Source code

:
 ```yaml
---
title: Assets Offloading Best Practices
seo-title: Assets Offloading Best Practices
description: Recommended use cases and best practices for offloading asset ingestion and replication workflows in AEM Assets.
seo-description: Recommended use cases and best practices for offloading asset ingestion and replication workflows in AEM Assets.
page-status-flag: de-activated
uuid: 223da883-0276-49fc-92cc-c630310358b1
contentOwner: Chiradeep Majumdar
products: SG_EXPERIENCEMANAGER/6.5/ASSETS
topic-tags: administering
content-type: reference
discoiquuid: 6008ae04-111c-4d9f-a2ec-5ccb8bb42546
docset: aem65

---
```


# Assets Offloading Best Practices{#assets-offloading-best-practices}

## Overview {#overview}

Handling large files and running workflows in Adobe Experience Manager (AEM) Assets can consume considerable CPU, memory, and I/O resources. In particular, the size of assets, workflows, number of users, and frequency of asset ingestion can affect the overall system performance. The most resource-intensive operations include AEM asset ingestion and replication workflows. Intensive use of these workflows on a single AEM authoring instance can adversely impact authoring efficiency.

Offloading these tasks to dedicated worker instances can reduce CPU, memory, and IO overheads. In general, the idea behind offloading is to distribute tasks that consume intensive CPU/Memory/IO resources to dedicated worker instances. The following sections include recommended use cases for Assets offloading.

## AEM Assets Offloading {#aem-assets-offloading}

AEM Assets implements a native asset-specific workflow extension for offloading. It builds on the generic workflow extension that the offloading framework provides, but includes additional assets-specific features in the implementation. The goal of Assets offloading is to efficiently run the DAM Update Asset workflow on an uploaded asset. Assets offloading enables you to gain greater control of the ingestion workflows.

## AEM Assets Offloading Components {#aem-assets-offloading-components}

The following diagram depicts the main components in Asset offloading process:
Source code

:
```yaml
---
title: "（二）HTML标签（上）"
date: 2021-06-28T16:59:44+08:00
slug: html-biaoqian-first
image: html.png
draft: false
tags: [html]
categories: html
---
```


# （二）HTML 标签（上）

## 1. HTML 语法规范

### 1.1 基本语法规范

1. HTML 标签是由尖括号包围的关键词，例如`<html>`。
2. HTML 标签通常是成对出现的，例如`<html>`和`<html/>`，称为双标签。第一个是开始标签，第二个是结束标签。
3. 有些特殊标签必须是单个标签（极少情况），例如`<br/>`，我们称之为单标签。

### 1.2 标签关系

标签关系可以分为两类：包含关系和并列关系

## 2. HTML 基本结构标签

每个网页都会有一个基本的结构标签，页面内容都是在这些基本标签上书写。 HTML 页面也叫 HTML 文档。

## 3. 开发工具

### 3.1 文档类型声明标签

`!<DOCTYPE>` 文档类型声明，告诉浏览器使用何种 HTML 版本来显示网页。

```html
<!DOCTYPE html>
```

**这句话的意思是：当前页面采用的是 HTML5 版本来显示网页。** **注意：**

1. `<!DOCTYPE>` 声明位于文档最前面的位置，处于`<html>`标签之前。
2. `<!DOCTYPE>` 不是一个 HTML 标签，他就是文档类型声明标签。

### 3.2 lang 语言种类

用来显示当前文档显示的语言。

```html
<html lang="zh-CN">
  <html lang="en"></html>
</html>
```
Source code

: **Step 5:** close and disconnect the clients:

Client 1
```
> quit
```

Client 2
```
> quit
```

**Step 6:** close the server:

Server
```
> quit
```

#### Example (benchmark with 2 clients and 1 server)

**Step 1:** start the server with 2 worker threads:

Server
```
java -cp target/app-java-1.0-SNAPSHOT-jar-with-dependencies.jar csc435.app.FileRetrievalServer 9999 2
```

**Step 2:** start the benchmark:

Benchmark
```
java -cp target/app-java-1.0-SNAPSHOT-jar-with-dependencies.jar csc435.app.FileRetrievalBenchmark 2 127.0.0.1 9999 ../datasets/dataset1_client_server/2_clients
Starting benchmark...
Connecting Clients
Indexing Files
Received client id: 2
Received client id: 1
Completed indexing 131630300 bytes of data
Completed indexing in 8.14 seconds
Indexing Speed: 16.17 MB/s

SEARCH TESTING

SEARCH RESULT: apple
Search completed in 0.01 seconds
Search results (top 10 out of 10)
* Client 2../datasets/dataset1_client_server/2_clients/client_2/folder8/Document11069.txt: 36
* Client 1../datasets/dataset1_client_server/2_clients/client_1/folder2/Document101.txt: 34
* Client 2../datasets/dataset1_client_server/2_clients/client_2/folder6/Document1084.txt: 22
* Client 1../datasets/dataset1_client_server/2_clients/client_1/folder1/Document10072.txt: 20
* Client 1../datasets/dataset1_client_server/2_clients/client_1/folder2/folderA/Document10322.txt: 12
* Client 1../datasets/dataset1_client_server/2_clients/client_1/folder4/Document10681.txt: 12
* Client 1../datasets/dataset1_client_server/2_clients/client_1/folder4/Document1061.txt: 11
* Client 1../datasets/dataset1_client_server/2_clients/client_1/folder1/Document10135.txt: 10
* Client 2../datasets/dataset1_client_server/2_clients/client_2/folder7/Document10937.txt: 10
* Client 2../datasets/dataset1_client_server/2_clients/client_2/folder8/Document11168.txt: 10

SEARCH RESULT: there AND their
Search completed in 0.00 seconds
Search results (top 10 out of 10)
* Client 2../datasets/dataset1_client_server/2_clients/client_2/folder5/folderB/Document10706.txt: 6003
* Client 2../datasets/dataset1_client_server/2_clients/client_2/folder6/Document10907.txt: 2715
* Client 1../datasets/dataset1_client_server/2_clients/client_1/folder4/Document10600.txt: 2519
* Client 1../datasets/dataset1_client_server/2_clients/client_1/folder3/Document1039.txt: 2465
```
════════════════
Start with the first line of the data and print every line exactly. The line containing "Handling large files" is the last one to include.

> **Answer to this exercise**:
Source code

:
 ```yaml
---
title: Assets Offloading Best Practices
seo-title: Assets Offloading Best Practices
description: Recommended use cases and best practices for offloading asset ingestion and replication workflows in AEM Assets.
seo-description: Recommended use cases and best practices for offloading asset ingestion and replication workflows in AEM Assets.
page-status-flag: de-activated
uuid: 223da883-0276-49fc-92cc-c630310358b1
contentOwner: Chiradeep Majumdar
products: SG_EXPERIENCEMANAGER/6.5/ASSETS
topic-tags: administering
content-type: reference
discoiquuid: 6008ae04-111c-4d9f-a2ec-5ccb8bb42546
docset: aem65

---
```


# Assets Offloading Best Practices{#assets-offloading-best-practices}

## Overview {#overview}

Handling large files and running workflows in Adobe Experience Manager (AEM) Assets can consume considerable CPU, memory, and I/O resources. In particular, the size of assets, workflows, number of users, and frequency of asset ingestion can affect the overall system performance. The most resource-intensive operations include AEM asset ingestion and replication workflows. Intensive use of these workflows on a single AEM authoring instance can adversely impact authoring efficiency.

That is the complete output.